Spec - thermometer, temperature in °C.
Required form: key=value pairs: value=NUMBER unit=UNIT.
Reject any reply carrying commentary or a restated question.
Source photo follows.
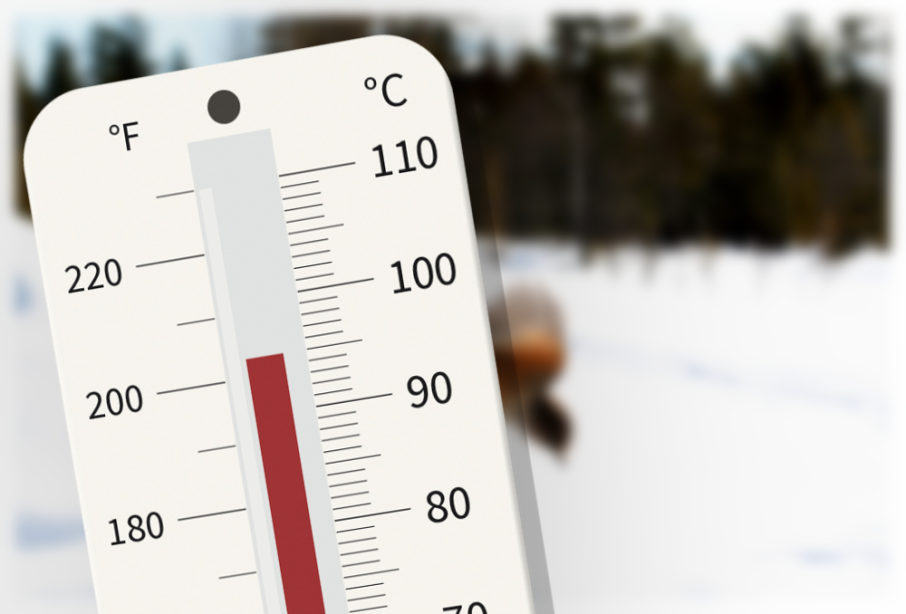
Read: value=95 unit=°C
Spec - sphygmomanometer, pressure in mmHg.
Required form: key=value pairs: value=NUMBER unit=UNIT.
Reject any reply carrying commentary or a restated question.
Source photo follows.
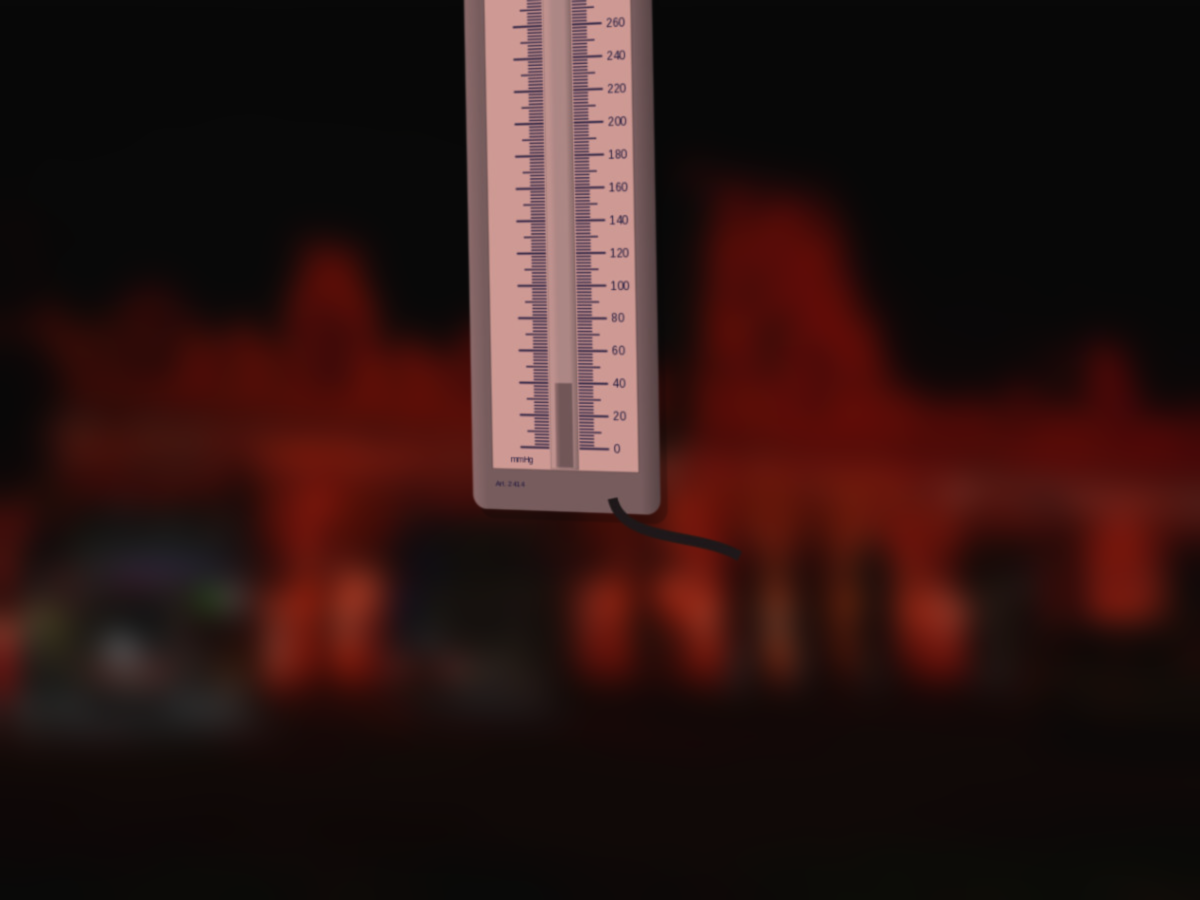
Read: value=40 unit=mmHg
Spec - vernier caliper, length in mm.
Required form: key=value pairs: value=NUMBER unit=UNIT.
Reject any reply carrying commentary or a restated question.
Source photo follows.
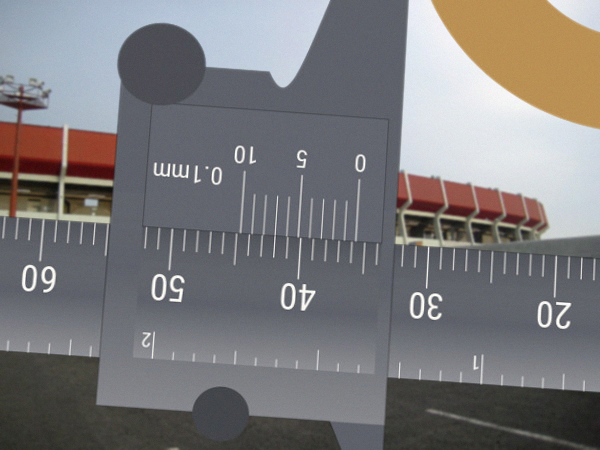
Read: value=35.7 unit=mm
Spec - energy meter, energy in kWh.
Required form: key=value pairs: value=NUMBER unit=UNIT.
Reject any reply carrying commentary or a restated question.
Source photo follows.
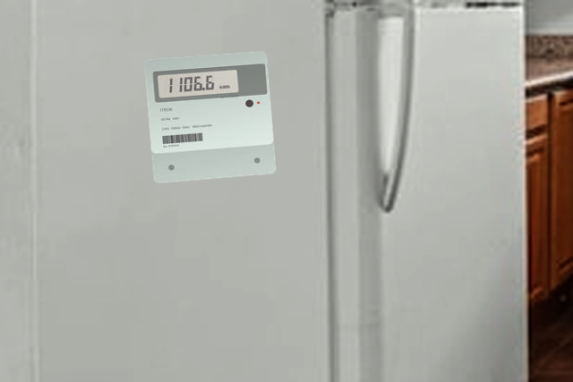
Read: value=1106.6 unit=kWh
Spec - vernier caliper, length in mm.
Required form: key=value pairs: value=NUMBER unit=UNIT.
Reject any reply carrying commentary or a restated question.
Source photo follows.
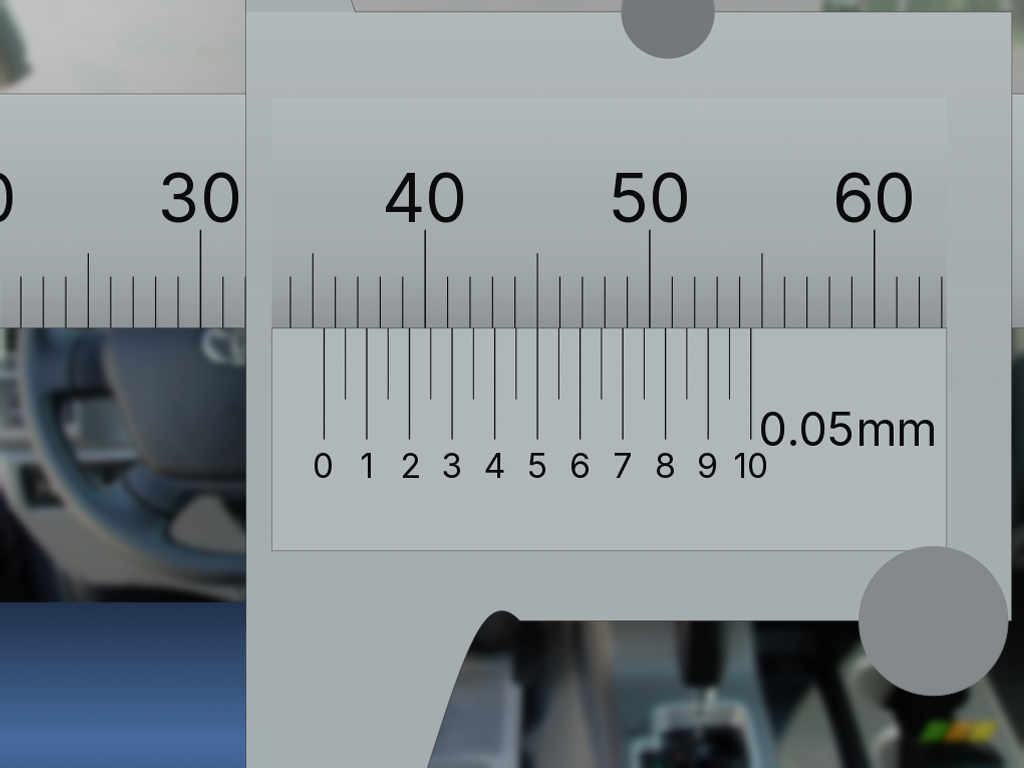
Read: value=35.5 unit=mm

_ _ _ _ _

### EXERCISE
Convert every line of the records above into a Markdown table with the columns "Row" and "Record line." Number the rows in order, and omit blank lines and the pictures.

### SOLUTION
| Row | Record line |
|---|---|
| 1 | Spec - thermometer, temperature in °C. |
| 2 | Required form: key=value pairs: value=NUMBER unit=UNIT. |
| 3 | Reject any reply carrying commentary or a restated question. |
| 4 | Source photo follows. |
| 5 | Read: value=95 unit=°C |
| 6 | Spec - sphygmomanometer, pressure in mmHg. |
| 7 | Required form: key=value pairs: value=NUMBER unit=UNIT. |
| 8 | Reject any reply carrying commentary or a restated question. |
| 9 | Source photo follows. |
| 10 | Read: value=40 unit=mmHg |
| 11 | Spec - vernier caliper, length in mm. |
| 12 | Required form: key=value pairs: value=NUMBER unit=UNIT. |
| 13 | Reject any reply carrying commentary or a restated question. |
| 14 | Source photo follows. |
| 15 | Read: value=35.7 unit=mm |
| 16 | Spec - energy meter, energy in kWh. |
| 17 | Required form: key=value pairs: value=NUMBER unit=UNIT. |
| 18 | Reject any reply carrying commentary or a restated question. |
| 19 | Source photo follows. |
| 20 | Read: value=1106.6 unit=kWh |
| 21 | Spec - vernier caliper, length in mm. |
| 22 | Required form: key=value pairs: value=NUMBER unit=UNIT. |
| 23 | Reject any reply carrying commentary or a restated question. |
| 24 | Source photo follows. |
| 25 | Read: value=35.5 unit=mm |